Whoever helps the customer make that decision is the advisor with a seat at the table for years to come. That’s not hyperbole—that’s how this market is going to play out.
Your Next Step: Get Telarus Involved
If this resonates—if you’re sitting on a network conversation right now and you’re not sure how to evolve it from a circuit quote into a strategic NaaS discussion—don’t go it alone.
Here’s what I’d recommend:
- Open the Telarus Hub and run Supplier Matrix Pro on your next networking opportunity. Filter for NaaS and see who fits.
- Engage Telarus Sales Engineering before your next discovery call. Our team places NaaS deals every day, and we’ll help you ask the right questions—and avoid the wrong ones.
- Add the Telarus blog and Next Level BizTech podcast to your toolkit so you stay ahead of the next shift before it lands in your customer’s RFP.
NaaS is not a marketing term you can afford to ignore. It’s the new operating model for the network layer, and the customers who are buying it want advisors who understand both the technology and the business reasons driving the change.
The good news? You don’t have to figure it out alone. You’ve got a team behind you that’s been through every phase of this evolution, watched the acronyms come and go, and built the tools to help you win the deals that matter.
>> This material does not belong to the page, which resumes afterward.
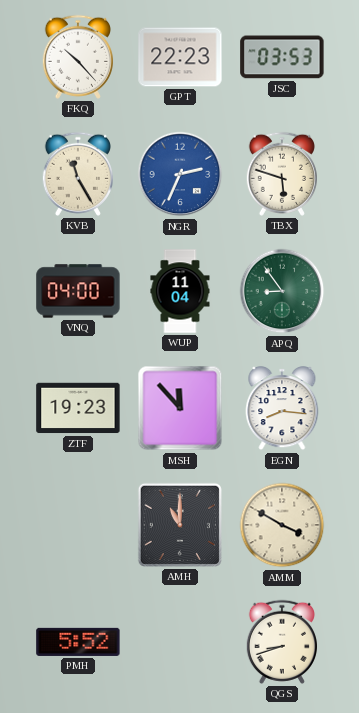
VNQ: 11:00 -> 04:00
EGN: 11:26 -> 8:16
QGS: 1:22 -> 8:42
So the next time a customer says, “We’re thinking about refreshing the network”—smile, lean in, and ask the better question.
That’s where the wins start.
FAQ: What Technology Advisors Are Asking About Network as a Service
What is Network as a Service (NaaS)?
NaaS is a subscription-based model for consuming network infrastructure. NaaS may include connectivity, management, security, and lifecycle operations.
Is NaaS a new technology breakthrough?
While NaaS is now generating considerable interest from large organizations, the concept has been around for more than a decade. Recent technological advancements make NaaS more practical, helping accelerate adoption.
How is NaaS different from managed services?
Traditional managed services typically involve owning the hardware, while a third-party organization manages it. NaaS delivers network infrastructure through a flexible, subscription-based service that incorporates cloud-native technologies, automation, and ongoing lifecycle management.
Is NaaS right for every organization?
While NaaS offers numerous advantages, it’s not a fit for every organization. Before offering NaaS, advisors should ask discovery questions, evaluate business requirements, and identify potential barriers to adoption.